Ante Nazor

Omiš
- Position: Head coach
- League: First Men's Basketball League

Personal information
- Born: 30 November 1978 (age 47) Split, SR Croatia, SFR Yugoslavia
- Coaching career: 2008–present

Career history

Coaching
- 2008–2009: Posušje
- 2008–2009: Croatia (youth; assistant)
- 2009–2010: Čapljina Lasta
- 2010–2015: Croatia (youth)
- 2010–2011: Omiš
- 2012–2013: Zadar
- 2013–2014: Split
- 2014–2016: Zadar
- 2016–2017: MZT Skopje
- 2017–2018: Cibona
- 2018–2019: Zadar
- 2020: ZTE
- 2021–2022: Prishtina
- 2022–present: Omiš

Career highlights
- Macedonian League champion (2017);

= Ante Nazor (basketball) =

Croatian basketball coach

Ante Nazor (born 30 November 1978) is a Croatian professional basketball coach currently serving as the head coach and general manager of all club's youth selections at Omiš Čagalj Tours of the Croatian second-tier First Men's Basketball League.

==Coaching career==
Nazor started his coaching career in his early twenties as coach of the Split youth teams.

He spent two Olympic cycles coaching the Croatia men's national basketball team youth selections; first as assistant coach to Vlado Vanjak at the 2008 FIBA Europe Under-18 Championship earning the bronze medal, after which he assisted Boro Kurtović at the 2009 FIBA Under-19 World Championship earning the bronze medal again. Next year he became head coach and continued winning medals: gold at the 2011 FIBA Europe Under-16 Championship, bronze at the 2012 FIBA Under-17 World Championship, silver at the 2013 FIBA Europe Under-18 Championship, bronze at the 2014 FIBA Europe Under-18 Championship and silver at the 2015 FIBA Under-19 World Championship.

He coached Zadar during the 2012–13 season, then again during the 2014–15 and 2015–16 seasons.

On 30 November 2016, he was named head coach of MZT Skopje Aerodrom. He helped the team avoid relegation from the ABA League and win the Macedonian League title which was his first club trophy.

On 13 November 2017, he was named head coach of Cibona. At the end of the season in which Cibona lost in the finals of the national cup and championship from their city rivals Cedevita, in June 2018 Nazor and Cibona failed to renew their contract.

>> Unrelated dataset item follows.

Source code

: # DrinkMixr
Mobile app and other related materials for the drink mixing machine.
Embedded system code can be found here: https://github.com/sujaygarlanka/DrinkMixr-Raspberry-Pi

On 24 October 2018, he became head coach of Zadar for the third time in his career. After a fairly successful season in which the club avoided relegation from the ABA League First Division and made it the semi-finals of the 2018–19 Croatian League and 2019 Croatian Cup, in June 2019 Nazor signed a new two-year contract with Zadar. On 19 October 2019, he was sacked by the club following the series of poor performance in the opening of the new ABA League season (0–3).

In January 2020, Nazor signed for ZTE of the Hungarian League as head coach. After a series of bad results, in December 2020, Nazor left ZTE.

On 28 June 2021, Nazor was appointed head coach of KB Prishtina of the Kosovo Basketball Superleague.